◆ WORK INSTRUCTIONS: Pull every line containing "Bonito" out of the listing below.

══ MATERIAL FOR THIS TASK

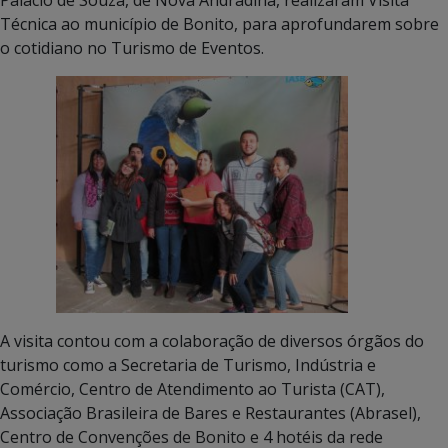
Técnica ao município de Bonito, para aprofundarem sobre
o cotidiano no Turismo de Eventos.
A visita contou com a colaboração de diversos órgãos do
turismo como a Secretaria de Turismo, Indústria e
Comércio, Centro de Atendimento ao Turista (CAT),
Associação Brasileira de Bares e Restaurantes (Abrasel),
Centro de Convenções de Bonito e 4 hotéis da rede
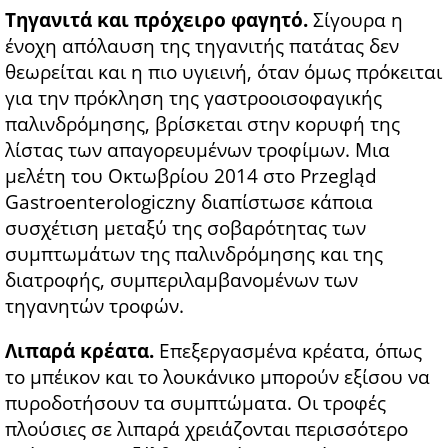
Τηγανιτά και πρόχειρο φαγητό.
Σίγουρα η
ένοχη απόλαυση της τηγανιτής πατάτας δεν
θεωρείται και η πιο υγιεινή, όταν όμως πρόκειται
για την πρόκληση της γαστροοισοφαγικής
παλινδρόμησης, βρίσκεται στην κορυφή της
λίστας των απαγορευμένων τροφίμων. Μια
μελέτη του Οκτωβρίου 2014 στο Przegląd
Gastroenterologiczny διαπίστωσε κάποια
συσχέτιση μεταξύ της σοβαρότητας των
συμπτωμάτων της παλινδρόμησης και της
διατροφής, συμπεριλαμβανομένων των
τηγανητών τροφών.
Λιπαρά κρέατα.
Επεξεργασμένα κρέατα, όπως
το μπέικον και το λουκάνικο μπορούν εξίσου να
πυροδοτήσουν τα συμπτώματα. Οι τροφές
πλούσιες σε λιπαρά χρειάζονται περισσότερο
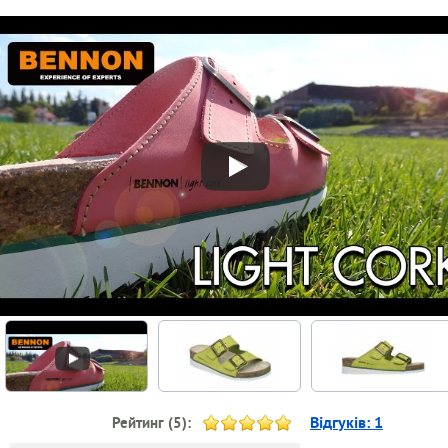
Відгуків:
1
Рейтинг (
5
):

════
══ MATERIAL FOR THIS TASK

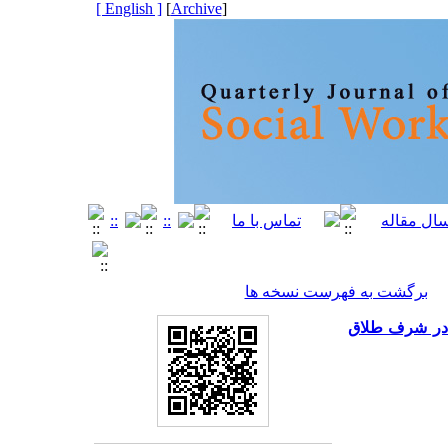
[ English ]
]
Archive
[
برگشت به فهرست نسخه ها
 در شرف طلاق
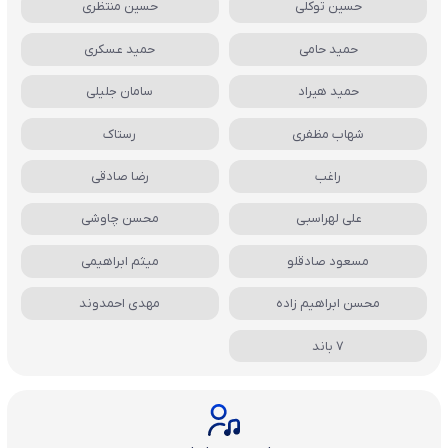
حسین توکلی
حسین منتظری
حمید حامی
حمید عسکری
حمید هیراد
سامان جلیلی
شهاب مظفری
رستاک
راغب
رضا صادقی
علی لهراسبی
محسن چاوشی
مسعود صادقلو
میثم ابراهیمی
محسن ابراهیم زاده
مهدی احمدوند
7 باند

════

◆ REPLY:
Técnica ao município de Bonito, para aprofundarem sobre
Centro de Convenções de Bonito e 4 hotéis da rede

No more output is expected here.